Managing Downtime with Ansible and Checkmk
Ansible, combined with the tribe29.checkmk module, can automate the process of setting downtime in Checkmk monitoring. This article will guide you through installing the module, setting up your inventory, and writing and executing playbooks for scheduling and removing downtime.
Installation
First, you need to install the Checkmk collection for Ansible:
ansible-galaxy collection install tribe29.checkmk
Documentation
To understand how to use the module, you can check its documentation:
ansible-doc tribe29.checkmk.downtime
Inventory Setup
Your Ansible inventory should contain the full FQDN of the servers as they are registered in your Checkmk system, example:
[downtime]
server1.example.com
server2.example.com
server3.example.com
Playbook for Scheduling Downtime
Here’s a sample playbook to schedule downtime:
---
- hosts: downtime
gather_facts: false
vars_prompt:
- name: checkmkuser
prompt: "Enter your checkmk username:"
private: no
- name: checkmkpass
prompt: "Enter your checkmk password:"
tasks:
- name: "Schedule host downtime."
delegate_to: localhost
tribe29.checkmk.downtime:
server_url: "https://checkmk.example.com"
site: "sitename"
automation_user: "{{ checkmkuser }}"
automation_secret: "{{ checkmkpass }}"
host_name: "{{ inventory_hostname }}"
comment: "patch"
state: present
start_time: 2024-09-21T17:30:00Z
end_time: 2024-09-21T23:30:00Z
Execution
Before running the playbook, ensure the comment, start_time, and end_time are set correctly in your playbook:
ansible-playbook -i inventory/downtime-test playbooks/downtime_tribe29_time.yml
The playbook will prompt for the Nordmon username and password during execution.
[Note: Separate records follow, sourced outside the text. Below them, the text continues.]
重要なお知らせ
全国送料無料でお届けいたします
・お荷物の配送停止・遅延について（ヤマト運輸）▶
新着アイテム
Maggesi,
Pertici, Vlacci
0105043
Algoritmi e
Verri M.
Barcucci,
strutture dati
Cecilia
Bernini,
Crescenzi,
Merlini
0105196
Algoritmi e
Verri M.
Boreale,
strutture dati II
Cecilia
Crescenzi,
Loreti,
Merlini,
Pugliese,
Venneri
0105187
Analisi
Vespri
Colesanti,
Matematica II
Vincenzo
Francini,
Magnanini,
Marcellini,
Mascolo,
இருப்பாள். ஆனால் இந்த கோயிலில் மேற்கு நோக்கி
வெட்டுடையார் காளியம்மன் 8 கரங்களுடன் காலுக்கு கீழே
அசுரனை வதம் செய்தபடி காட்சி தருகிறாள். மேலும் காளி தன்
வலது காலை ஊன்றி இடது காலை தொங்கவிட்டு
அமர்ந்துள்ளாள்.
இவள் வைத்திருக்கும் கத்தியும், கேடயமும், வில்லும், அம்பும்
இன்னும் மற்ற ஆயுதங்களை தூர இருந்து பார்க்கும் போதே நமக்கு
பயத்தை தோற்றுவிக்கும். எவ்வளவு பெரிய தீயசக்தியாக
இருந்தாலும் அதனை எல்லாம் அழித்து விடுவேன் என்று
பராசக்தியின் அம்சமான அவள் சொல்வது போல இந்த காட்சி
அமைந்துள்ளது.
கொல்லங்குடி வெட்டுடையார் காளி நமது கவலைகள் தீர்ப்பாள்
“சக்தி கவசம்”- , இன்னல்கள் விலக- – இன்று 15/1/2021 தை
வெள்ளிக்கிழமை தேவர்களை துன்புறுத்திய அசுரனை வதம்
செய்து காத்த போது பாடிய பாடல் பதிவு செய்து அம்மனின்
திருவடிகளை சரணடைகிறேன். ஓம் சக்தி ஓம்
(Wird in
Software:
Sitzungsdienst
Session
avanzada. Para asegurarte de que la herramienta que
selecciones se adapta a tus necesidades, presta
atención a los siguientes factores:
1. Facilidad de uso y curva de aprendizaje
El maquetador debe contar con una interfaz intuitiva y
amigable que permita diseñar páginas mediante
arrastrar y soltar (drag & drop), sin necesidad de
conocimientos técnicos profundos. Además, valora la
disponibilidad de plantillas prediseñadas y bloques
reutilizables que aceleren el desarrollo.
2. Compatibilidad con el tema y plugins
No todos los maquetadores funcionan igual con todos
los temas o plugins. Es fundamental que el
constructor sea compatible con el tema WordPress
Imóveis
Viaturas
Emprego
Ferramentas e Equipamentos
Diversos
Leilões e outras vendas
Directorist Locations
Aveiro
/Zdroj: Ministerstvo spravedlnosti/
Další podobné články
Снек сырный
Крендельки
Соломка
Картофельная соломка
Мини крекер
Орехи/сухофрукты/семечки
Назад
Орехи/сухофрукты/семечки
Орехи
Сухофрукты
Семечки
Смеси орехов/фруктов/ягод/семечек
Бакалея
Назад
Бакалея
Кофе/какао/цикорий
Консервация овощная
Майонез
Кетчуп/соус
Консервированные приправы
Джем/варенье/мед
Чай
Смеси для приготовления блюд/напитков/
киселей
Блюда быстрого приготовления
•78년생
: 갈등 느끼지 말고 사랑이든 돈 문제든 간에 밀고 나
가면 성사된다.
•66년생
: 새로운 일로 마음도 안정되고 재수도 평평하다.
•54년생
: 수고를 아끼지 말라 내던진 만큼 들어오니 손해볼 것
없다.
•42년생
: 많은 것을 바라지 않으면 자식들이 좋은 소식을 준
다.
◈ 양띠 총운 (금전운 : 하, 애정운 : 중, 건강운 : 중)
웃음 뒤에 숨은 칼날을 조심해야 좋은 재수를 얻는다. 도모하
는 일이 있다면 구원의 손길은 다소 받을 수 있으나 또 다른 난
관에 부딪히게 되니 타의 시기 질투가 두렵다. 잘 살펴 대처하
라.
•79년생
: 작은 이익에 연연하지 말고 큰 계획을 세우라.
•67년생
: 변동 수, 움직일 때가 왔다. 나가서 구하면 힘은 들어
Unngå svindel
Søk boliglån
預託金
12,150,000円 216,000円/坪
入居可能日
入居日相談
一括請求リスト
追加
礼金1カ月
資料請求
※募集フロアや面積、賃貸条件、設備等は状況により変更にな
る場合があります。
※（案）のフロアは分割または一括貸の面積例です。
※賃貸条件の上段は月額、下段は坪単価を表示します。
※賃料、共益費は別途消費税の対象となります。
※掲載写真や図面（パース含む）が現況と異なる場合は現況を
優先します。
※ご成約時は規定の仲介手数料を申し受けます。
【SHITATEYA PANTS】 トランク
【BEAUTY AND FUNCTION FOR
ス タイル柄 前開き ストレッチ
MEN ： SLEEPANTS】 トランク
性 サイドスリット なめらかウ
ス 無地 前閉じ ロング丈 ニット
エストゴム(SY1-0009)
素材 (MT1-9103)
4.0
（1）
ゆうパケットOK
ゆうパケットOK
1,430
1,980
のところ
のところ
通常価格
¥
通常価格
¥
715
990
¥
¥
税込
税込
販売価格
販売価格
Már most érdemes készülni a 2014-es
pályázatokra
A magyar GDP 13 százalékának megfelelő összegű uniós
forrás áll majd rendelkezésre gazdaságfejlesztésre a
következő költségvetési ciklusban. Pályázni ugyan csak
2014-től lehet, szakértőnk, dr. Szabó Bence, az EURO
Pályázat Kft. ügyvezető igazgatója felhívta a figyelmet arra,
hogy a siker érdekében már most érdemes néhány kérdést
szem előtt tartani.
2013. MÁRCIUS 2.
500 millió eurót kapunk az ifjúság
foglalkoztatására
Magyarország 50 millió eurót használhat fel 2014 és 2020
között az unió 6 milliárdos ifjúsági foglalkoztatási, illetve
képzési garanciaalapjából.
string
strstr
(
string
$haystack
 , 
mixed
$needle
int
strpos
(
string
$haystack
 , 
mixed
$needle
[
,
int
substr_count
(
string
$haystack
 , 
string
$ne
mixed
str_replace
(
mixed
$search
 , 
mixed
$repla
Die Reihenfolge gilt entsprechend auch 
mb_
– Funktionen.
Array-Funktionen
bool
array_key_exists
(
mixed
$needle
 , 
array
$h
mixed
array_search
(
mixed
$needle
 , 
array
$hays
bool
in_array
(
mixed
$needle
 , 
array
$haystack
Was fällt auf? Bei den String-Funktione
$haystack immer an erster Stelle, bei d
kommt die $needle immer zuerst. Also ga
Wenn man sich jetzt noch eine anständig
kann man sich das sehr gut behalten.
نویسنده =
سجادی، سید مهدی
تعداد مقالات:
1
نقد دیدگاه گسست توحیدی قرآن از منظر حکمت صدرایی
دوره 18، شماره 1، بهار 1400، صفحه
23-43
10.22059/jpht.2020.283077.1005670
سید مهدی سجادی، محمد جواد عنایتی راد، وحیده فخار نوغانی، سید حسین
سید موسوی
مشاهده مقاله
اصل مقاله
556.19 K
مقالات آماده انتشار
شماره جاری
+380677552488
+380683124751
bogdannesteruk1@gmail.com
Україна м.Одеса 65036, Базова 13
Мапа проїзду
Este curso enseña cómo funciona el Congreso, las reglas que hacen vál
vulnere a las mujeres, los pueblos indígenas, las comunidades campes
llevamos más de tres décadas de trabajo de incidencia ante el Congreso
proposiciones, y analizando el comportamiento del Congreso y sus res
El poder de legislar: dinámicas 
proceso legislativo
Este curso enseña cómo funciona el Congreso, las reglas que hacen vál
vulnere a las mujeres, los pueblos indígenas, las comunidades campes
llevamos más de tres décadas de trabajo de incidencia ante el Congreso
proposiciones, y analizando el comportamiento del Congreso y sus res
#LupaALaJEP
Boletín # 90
Playbook for Removing Downtime
To remove previously scheduled downtime with a specific comment:
---
- hosts: downtime
gather_facts: false
vars_prompt:
- name: checkmkuser
prompt: "Enter your checkmk username:"
private: no
- name: checkmkpass
prompt: "Enter your checkmk password:"
tasks:
- name: "Remove scheduled host downtime."
delegate_to: localhost
tribe29.checkmk.downtime:
server_url: "https://checkmk.example.co,"
site: "nordmon"
automation_user: "{{ checkmkuser }}"
automation_secret: "{{ checkmkpass }}"
host_name: "{{ inventory_hostname }}"
comment: "patch"
state: absent
Conclusion
Using Ansible with the Checkmk module simplifies the management of server downtimes. This automation reduces human error and saves time, making it a valuable tool for system administrators.